Of course if you can read data you should be able to write and delete it, I’ve added tasks to let you do this:
locks:
  - pb_data

inputs:
  cluster:
    description: "Cluster to deploy"
    type: "String"
    required: true
    data: "pb_data/choria/kv/cluster"
    default: "alpha"
    validation: ":shellsafe"

hooks:
  pre_book:
    - data:
        action: "delete"
        key: "pb_data/choria/kv/cluster"

tasks:
  - shell:
      description: Deploy to cluster {{{ inputs.cluster }}}
      command: /path/to/script --cluster {{{ inputs.cluster }}}

  - data:
      action: "write"
      value: "bravo"
      key: "pb_data/choria/kv/cluster"

  - shell:
      description: Deploy to cluster {{{ inputs.cluster }}}
      command: /path/to/script --cluster {{{ inputs.cluster }}}

Here I have a pre_book task list that ensures there is no stale data, the lock ensures no other Playbook will mess around with the data while we run.

I then run a shell command that uses the cluster input, with nothing there it uses the default and so deploys cluster alpha, it then writes a new value and deploys cluster brova.
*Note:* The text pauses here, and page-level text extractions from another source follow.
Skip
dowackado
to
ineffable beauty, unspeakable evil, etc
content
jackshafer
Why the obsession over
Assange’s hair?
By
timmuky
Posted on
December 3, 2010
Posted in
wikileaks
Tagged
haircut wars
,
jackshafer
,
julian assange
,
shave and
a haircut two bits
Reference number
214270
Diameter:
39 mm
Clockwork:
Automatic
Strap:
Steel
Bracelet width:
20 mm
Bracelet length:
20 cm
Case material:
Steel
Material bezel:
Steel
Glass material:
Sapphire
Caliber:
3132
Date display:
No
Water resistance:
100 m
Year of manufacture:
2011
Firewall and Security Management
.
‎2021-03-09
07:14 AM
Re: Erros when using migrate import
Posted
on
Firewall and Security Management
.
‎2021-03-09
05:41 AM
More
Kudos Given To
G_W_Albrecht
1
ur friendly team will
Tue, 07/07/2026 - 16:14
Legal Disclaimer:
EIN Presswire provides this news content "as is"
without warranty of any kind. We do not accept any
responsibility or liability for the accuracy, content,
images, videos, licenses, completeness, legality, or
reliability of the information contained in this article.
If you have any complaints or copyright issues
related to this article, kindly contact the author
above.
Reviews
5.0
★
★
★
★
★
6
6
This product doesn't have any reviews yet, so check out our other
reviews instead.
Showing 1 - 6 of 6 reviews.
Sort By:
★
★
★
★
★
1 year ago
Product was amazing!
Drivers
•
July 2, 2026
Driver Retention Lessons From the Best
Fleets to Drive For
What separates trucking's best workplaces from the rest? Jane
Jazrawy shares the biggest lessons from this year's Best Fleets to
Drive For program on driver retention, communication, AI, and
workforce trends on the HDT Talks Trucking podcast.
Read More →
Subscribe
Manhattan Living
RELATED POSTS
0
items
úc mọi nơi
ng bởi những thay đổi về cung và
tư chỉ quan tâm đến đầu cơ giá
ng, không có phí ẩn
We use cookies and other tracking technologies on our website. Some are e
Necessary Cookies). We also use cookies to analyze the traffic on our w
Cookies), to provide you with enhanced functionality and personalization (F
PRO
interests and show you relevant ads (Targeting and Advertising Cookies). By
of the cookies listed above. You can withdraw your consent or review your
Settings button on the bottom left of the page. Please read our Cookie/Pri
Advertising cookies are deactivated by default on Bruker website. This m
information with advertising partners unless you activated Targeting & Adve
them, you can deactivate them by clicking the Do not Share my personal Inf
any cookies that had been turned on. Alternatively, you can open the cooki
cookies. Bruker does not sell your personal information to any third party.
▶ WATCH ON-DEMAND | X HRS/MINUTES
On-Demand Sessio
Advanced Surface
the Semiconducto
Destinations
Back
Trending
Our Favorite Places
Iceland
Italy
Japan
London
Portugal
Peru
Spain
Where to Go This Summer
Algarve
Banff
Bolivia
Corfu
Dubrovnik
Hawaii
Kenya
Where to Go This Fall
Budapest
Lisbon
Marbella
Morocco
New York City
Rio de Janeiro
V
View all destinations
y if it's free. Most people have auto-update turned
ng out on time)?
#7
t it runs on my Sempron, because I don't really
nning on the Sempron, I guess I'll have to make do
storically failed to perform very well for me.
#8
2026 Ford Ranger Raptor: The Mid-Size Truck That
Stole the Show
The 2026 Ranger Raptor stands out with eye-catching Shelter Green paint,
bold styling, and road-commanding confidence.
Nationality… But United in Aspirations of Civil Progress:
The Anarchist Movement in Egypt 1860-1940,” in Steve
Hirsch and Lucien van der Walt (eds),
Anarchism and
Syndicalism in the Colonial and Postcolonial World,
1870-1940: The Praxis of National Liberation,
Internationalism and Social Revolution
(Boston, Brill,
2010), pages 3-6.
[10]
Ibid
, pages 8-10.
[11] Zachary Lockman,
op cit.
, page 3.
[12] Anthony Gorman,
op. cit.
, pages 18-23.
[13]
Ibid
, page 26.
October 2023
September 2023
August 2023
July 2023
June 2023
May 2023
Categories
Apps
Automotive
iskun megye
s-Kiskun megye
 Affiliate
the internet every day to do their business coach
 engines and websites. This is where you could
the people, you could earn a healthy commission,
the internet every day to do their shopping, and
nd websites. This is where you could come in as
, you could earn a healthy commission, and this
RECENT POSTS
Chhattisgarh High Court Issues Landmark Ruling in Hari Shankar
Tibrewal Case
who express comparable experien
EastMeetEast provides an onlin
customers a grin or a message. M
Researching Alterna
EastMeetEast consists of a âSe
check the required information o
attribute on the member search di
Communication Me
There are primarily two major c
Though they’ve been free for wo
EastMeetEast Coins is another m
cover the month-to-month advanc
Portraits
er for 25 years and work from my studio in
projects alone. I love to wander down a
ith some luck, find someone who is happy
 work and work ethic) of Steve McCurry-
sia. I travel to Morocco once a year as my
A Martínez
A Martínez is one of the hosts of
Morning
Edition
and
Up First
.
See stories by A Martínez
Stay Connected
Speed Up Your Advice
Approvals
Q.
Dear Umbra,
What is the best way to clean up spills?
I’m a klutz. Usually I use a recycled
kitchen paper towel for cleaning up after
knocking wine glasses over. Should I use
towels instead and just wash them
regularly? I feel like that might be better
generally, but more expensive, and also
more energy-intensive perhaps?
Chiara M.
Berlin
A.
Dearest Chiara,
This is a bit verbose I hope to add the ability to have arbitrarily named tasks lists that you can branch to, then you can have 1 deploy task list and use the main task list to set up variables for it and call it repeatedly.

Conclusion


That’s quite a mouthful, the possibilities of this is quite amazing. On one hand we have a really versatile data store in the Playbooks but more significantly we have expanded the integration possibilities by quite a bit, you can now have other systems manage the environment your playbooks run in.

I will soon add task level locks and of course Node Set integration.

For now only Consul and Memory is supported, I can add others if there is demand.